Rep. Adam Kinzinger, R-Ill., questions witnesses during the House select committee hearing on the Jan. 6 attack on Capitol Hill in Washington, July 27, 2021.

Andrew Harnik, Associated Press

As Rep. Adam Kinzinger, R-Ill., wraps up his final term in the House, he says his biggest regret was not voting to impeach former President Donald Trump the first time.

Kinzinger was one of 10 House Republicans who voted to impeach Trump last year for incitement of insurrection, but no House Republican voted to impeach Trump in 2019 for abuse of power and obstruction of Congress.

Kinzinger, who’s serving his sixth term in the House, said his vote against impeaching Trump is the vote he regrets most about his time in office.

“My biggest regret was voting against the first impeachment of Donald Trump,” Kinzinger tweeted Friday. “It’s important for political leaders to be transparent and admit regret when needed.”

The House voted 230-197 to impeach Trump in 2019, after he was accused of withholding military aid to Ukraine to pressure Ukrainian President Volodymyr Zelenskyy to investigate then-presidential candidate Joe Biden and his son Hunter. Trump was acquitted by the Senate the following year. All Senate Republicans voted not guilty except Sen. Mitt Romney, R-Utah, who voted guilty on the abuse of power charge, becoming the first U.S. senator ever to vote to convict a president of his own party.

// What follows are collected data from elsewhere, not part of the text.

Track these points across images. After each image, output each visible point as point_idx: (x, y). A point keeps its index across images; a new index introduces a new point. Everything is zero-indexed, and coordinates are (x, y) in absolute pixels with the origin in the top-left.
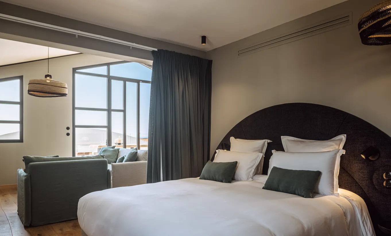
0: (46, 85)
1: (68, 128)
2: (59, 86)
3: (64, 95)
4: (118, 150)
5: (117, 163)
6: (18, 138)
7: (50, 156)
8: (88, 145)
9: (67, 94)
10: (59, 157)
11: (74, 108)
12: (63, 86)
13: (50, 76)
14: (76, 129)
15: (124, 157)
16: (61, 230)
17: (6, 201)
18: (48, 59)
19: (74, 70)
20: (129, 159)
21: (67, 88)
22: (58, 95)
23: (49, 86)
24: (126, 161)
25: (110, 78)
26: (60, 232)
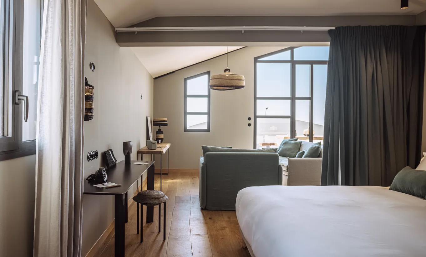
0: (224, 80)
1: (249, 119)
2: (236, 79)
3: (241, 87)
4: (301, 143)
5: (296, 158)
6: (206, 128)
7: (225, 147)
8: (275, 135)
9: (244, 86)
10: (232, 149)
11: (255, 98)
12: (240, 79)
13: (229, 70)
14: (258, 119)
15: (304, 151)
16: (229, 218)
17: (193, 183)
18: (227, 53)
19: (256, 60)
20: (309, 154)
21: (244, 80)
22: (235, 88)
23: (226, 80)
24: (306, 157)
25: (294, 63)
26: (228, 219)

“The bottom line, Donald Trump withheld lethal aid to Ukraine so he could use it as leverage for his campaign,” Kinzinger wrote. “This is a shameful and illegal act, directly hurting the Ukraine defense today.”

Trump’s warm relationship with Russia’s autocratic President Vladimir Putin has come under heightened criticism from some Republicans since Russia’s invasion of Ukraine, and his stance on Russia alienates him from a majority of the Republican Party.

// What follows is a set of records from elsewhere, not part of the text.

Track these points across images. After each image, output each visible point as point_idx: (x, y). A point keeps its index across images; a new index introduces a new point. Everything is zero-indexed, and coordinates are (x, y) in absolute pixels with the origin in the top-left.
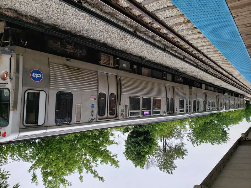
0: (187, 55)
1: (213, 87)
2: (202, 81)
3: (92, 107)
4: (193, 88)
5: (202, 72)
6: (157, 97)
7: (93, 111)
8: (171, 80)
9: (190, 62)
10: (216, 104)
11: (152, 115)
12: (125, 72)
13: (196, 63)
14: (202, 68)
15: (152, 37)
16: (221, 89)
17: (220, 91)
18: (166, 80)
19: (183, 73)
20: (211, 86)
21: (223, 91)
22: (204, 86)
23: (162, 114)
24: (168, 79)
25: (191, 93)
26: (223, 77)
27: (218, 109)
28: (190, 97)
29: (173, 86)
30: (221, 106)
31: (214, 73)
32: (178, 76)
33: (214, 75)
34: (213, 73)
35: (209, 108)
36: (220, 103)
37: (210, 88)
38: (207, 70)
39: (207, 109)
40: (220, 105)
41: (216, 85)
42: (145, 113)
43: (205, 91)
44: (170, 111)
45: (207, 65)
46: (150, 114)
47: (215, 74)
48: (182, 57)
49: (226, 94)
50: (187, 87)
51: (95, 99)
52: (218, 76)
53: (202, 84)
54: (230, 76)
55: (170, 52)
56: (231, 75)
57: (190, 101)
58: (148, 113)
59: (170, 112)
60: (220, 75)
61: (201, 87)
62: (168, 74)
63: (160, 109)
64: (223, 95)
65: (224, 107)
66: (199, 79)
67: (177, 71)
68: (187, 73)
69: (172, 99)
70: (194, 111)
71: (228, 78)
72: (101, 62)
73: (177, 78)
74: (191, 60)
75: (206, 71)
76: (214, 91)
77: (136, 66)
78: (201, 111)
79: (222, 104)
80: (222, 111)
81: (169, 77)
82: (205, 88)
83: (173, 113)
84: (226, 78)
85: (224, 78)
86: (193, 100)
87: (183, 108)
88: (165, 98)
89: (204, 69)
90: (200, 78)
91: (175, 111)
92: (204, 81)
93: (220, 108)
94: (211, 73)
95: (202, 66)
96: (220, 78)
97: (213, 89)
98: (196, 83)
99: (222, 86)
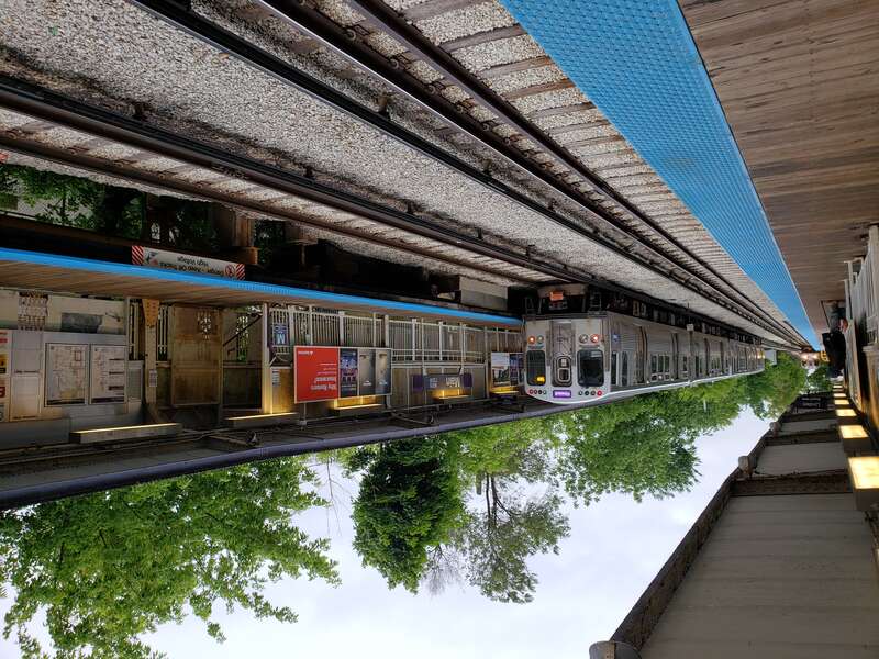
0: (560, 196)
5: (612, 253)
9: (572, 219)
13: (590, 224)
14: (612, 240)
15: (445, 134)
26: (680, 271)
31: (651, 257)
33: (651, 266)
34: (646, 259)
38: (627, 249)
41: (657, 296)
45: (627, 229)
47: (652, 262)
48: (545, 204)
49: (690, 327)
52: (663, 267)
54: (700, 268)
55: (504, 186)
56: (702, 262)
60: (669, 265)
71: (695, 273)
74: (573, 214)
75: (625, 252)
84: (687, 275)
85: (684, 276)
89: (615, 244)
90: (604, 274)
94: (641, 256)
95: (612, 233)
96: (670, 275)
99: (676, 302)
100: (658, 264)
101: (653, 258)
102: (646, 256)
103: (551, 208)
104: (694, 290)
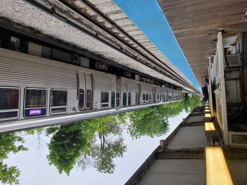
0: (100, 30)
1: (149, 78)
2: (137, 71)
4: (123, 78)
5: (132, 59)
6: (58, 87)
8: (88, 67)
9: (111, 43)
10: (152, 97)
11: (48, 114)
13: (119, 46)
14: (129, 53)
16: (158, 82)
17: (157, 82)
19: (110, 60)
20: (146, 78)
21: (160, 83)
22: (137, 77)
23: (68, 111)
24: (82, 65)
25: (119, 84)
26: (158, 67)
27: (155, 102)
28: (117, 88)
29: (91, 75)
30: (158, 98)
32: (100, 62)
33: (147, 64)
34: (144, 62)
35: (143, 101)
36: (156, 95)
37: (145, 79)
38: (136, 57)
39: (141, 102)
40: (156, 98)
41: (153, 76)
43: (138, 82)
45: (133, 48)
46: (44, 112)
47: (147, 63)
48: (94, 33)
49: (163, 86)
50: (114, 77)
52: (151, 65)
53: (135, 75)
54: (164, 66)
56: (164, 64)
57: (117, 93)
59: (86, 108)
60: (154, 65)
61: (133, 78)
62: (82, 58)
63: (66, 105)
64: (161, 87)
65: (162, 99)
66: (133, 70)
67: (100, 56)
68: (115, 61)
69: (88, 91)
70: (123, 105)
71: (163, 68)
73: (98, 65)
74: (110, 40)
76: (150, 83)
77: (19, 40)
78: (133, 105)
79: (160, 96)
80: (159, 104)
81: (85, 62)
82: (138, 80)
83: (92, 108)
84: (161, 69)
85: (159, 69)
86: (122, 92)
87: (108, 102)
88: (76, 90)
89: (132, 55)
90: (133, 68)
91: (94, 107)
92: (139, 72)
93: (156, 101)
94: (142, 60)
95: (128, 50)
96: (154, 68)
97: (148, 80)
98: (127, 73)
99: (159, 78)
100: (149, 64)
101: (147, 62)
102: (144, 60)
103: (97, 35)
104: (164, 74)
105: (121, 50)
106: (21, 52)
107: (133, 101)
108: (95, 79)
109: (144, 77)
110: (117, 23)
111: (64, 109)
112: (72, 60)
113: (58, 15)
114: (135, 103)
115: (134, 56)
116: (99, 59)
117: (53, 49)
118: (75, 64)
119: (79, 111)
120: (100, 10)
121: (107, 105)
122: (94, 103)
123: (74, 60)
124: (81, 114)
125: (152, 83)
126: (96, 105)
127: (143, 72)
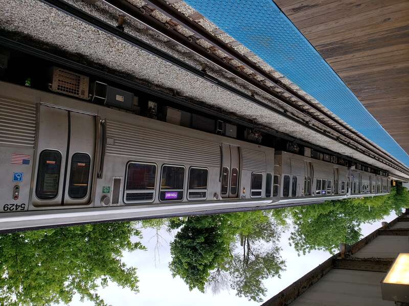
1: (328, 154)
3: (16, 179)
4: (284, 153)
5: (300, 125)
6: (199, 165)
7: (17, 188)
8: (235, 137)
9: (270, 104)
10: (332, 184)
11: (185, 199)
12: (123, 113)
13: (282, 107)
14: (297, 117)
16: (344, 159)
17: (342, 161)
18: (224, 135)
19: (266, 126)
20: (323, 153)
21: (348, 162)
22: (308, 152)
23: (209, 197)
24: (227, 134)
25: (278, 161)
26: (343, 137)
27: (337, 194)
28: (276, 170)
29: (238, 148)
30: (343, 188)
31: (323, 128)
32: (251, 129)
33: (324, 133)
34: (321, 129)
35: (317, 191)
36: (340, 182)
37: (322, 156)
38: (307, 122)
39: (313, 193)
40: (340, 187)
41: (335, 151)
42: (168, 195)
43: (309, 160)
44: (229, 193)
45: (303, 111)
46: (180, 196)
47: (325, 131)
49: (353, 168)
50: (271, 151)
51: (26, 162)
52: (332, 135)
53: (305, 148)
54: (353, 135)
56: (353, 132)
57: (275, 177)
58: (175, 195)
59: (231, 194)
60: (336, 134)
61: (301, 153)
62: (227, 125)
63: (206, 188)
64: (349, 169)
65: (350, 190)
67: (252, 121)
68: (273, 127)
69: (234, 171)
70: (284, 195)
72: (54, 86)
73: (248, 134)
75: (306, 124)
76: (330, 162)
77: (156, 104)
78: (300, 196)
79: (346, 184)
80: (345, 197)
81: (232, 130)
82: (310, 156)
83: (237, 196)
84: (348, 140)
85: (346, 140)
86: (283, 175)
87: (261, 189)
88: (219, 169)
91: (241, 194)
93: (340, 192)
94: (318, 127)
96: (337, 139)
97: (327, 157)
98: (292, 145)
99: (346, 154)
100: (329, 133)
101: (325, 129)
102: (321, 127)
103: (253, 96)
104: (354, 149)
105: (285, 114)
106: (158, 119)
107: (300, 190)
108: (244, 153)
109: (319, 152)
110: (282, 81)
111: (204, 194)
112: (216, 129)
113: (209, 76)
114: (303, 194)
115: (304, 121)
116: (251, 126)
117: (193, 115)
118: (219, 133)
119: (221, 199)
120: (262, 67)
121: (259, 193)
122: (242, 188)
123: (218, 128)
124: (224, 202)
125: (333, 163)
126: (244, 193)
127: (318, 144)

Since 2019, Republicans were usually more likely to view Russia as more of an ally than an enemy than Democrats, but a post-invasion Economist-YouGov poll released Friday showed that has changed. The poll found 88% of Republicans now view Russia as either unfriendly or an enemy, along with 83% of Democrats and 81% of independents. The poll, of 1,500 American adults, was conducted March 5-8 and has a margin of error of plus or minus 2.7 percentage points.

Kinzinger tweeted that he wished he could go back in time and vote to impeach Trump, but can’t and wants to look forward.

“What we can do now is to ensure that this never happens again, and that we all put the interests of our nation above our party,” he said.